ABOUT THIS EXERCISE:
Please copy the extracted text of every entry below word for word, leaving the pictures out of your answer.

Page images with their extracted text
*** Begin section ***

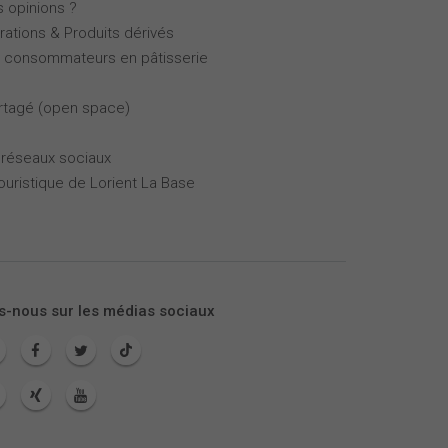
s opinions ?
rations & Produits dérivés
es consommateurs en pâtisserie
partagé (open space)
 réseaux sociaux
touristique de Lorient La Base
s-nous sur les médias sociaux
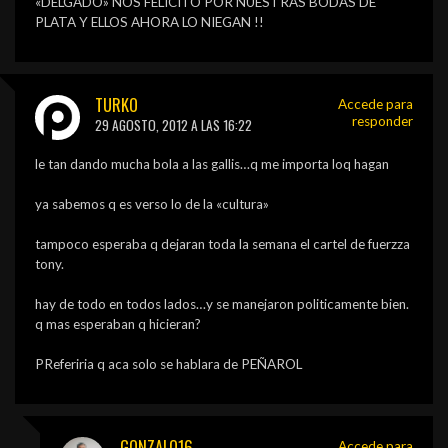
«DELGADO» NOS FELICITO POR NUESTRAS BODAS DE
PLATA Y ELLOS AHORA LO NIEGAN !!
TURKO
Accede para
responder
29 AGOSTO, 2012 A LAS 16:22
le tan dando mucha bola a las gallis…q me importa loq hagan
ya sabemos q es verso lo de la «cultura»
tampoco esperaba q dejaran toda la semana el cartel de fuerzza
tony.
hay de todo en todos lados…y se manejaron politicamente bien.
q mas esperaban q hicieran?
PReferiria q aca solo se hablara de PEÑAROL
GONZALO16
Accede para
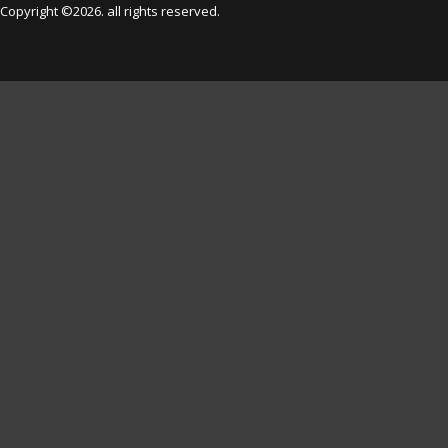
Copyright ©2026. all rights reserved.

*** End section ***

WRITTEN SOLUTION:
s opinions ?
rations & Produits dérivés
es consommateurs en pâtisserie
partagé (open space)
 réseaux sociaux
touristique de Lorient La Base
s-nous sur les médias sociaux
«DELGADO» NOS FELICITO POR NUESTRAS BODAS DE
PLATA Y ELLOS AHORA LO NIEGAN !!
TURKO
Accede para
responder
29 AGOSTO, 2012 A LAS 16:22
le tan dando mucha bola a las gallis…q me importa loq hagan
ya sabemos q es verso lo de la «cultura»
tampoco esperaba q dejaran toda la semana el cartel de fuerzza
tony.
hay de todo en todos lados…y se manejaron politicamente bien.
q mas esperaban q hicieran?
PReferiria q aca solo se hablara de PEÑAROL
GONZALO16
Accede para
Copyright ©2026. all rights reserved.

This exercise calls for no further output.